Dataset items
# # #

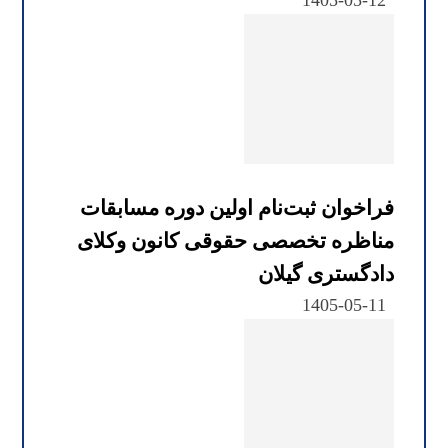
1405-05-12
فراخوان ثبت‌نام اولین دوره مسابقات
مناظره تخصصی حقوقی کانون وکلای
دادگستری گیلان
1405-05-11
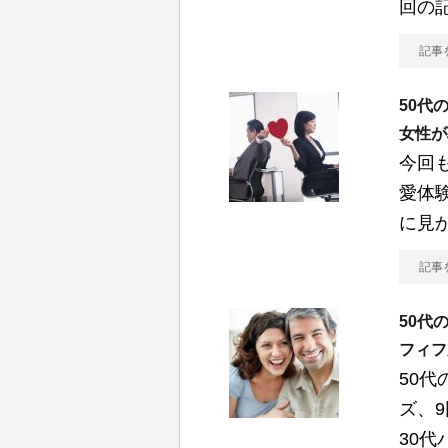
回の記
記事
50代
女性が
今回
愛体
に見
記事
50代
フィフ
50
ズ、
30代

# # #

Exercise instructions: From the entries above, output every line exactly and omit any image.

Your solution:
1405-05-12
فراخوان ثبت‌نام اولین دوره مسابقات
مناظره تخصصی حقوقی کانون وکلای
دادگستری گیلان
1405-05-11
回の記
記事
50代
女性が
今回
愛体
に見
記事
50代
フィフ
50
ズ、
30代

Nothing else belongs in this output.